- Born: 669 AD Medina
- Died: 10 October, 680 AD Karbala
- Burial place: Imam Husayn Shrine, Karbala, Iraq
- Parents: Hasan ibn Ali (father); Zaynab bint Subay' (mother);
- Relatives: Hasan al-Mu'thannā (brother) Zayd ibn Hasan ibn Ali (brother) Hasan ibn Zayd ibn Hasan (nephew) Qasim ibn Hasan (brother) Talha ibn Hasan (brother) Bishr ibn Hasan (brother) Abu Bakr ibn Hasan (brother) Fatimah bint Hasan (sister)

= Abd Allah ibn Hasan ibn Ali =

Son of Hasan ibn Ali, killed in the Battle of Karbala

ʿAbd Allāh ibn al-Ḥasan ibn ʿAlī (Arabic: عبد الله بن الحسن بن علي) was the son of Hasan ibn Ali and Zaynab(Umm Abdullah) bint Subay' who was the daughter of Subay' bin Abdullah and the niece of Jarir Al-Bajali. He went to Karbala with his uncle Husayn ibn Ali, and was killed at the Battle of Karbala. His name was mentioned in Ziyarat al-Nahiya al-Muqaddasa.

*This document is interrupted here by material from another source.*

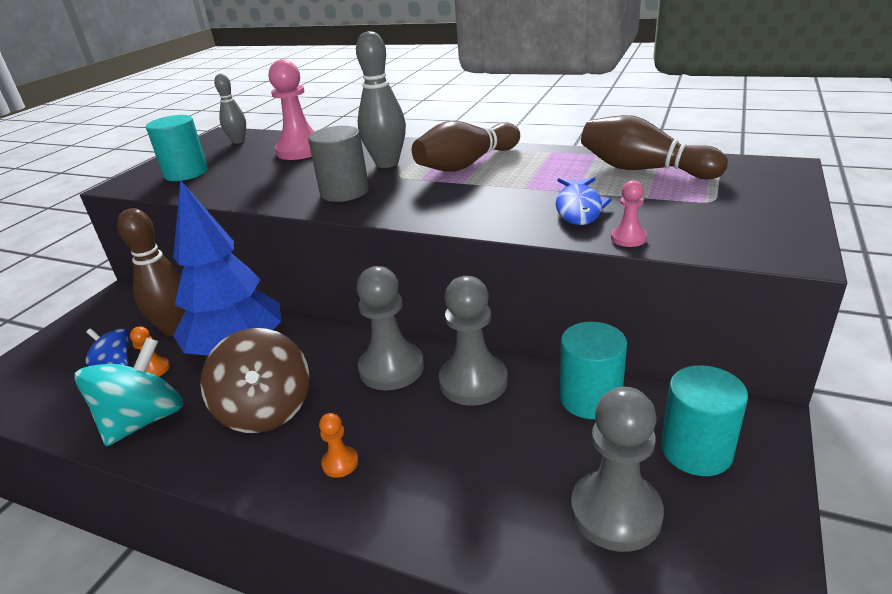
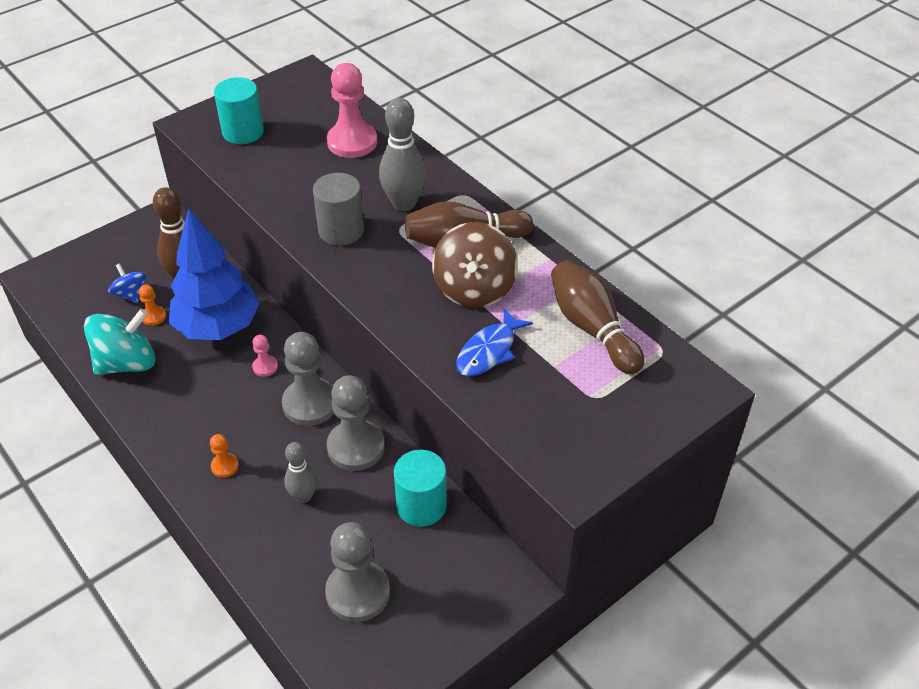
camera: 25 degrees right, 15 degrees up
brown spinning top [200,328,310,433] -> brown spinning top moved to [432,222,518,308]
grey bowling pin [214,74,246,144] -> grey bowling pin moved to [284,442,317,503]
pink pawn [611,180,647,247] -> pink pawn moved to [252,335,278,377]
turquoise cylinder [661,365,748,476] -> none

According to Shia Muslims, Abd Allah ibn al-Hasan was 11 years old when he was killed in the Battle of Karbala. During the last moments of Husayn ibn Ali's life, Bahr ibn Ka’ab was about to strike him when Abd Allah came running out of the tents. He stood in his way and shouted "O, son of the corrupt woman! Are you going to strike my uncle?". Abd Allah shielded Husayn from the stroke of the sword, whereby his hand got cut and began to dangle. Abd Allah cried "O, uncle". Husayn took hold of his nephew, drew him to his chest and said "O, son of my brother! Bear patiently what you have suffered, and consider it good, because Allah will make you meet your pious forefathers." At that point Harmala ibn Kahil threw an arrow at Abd Allah, and killed him in his uncle's arms.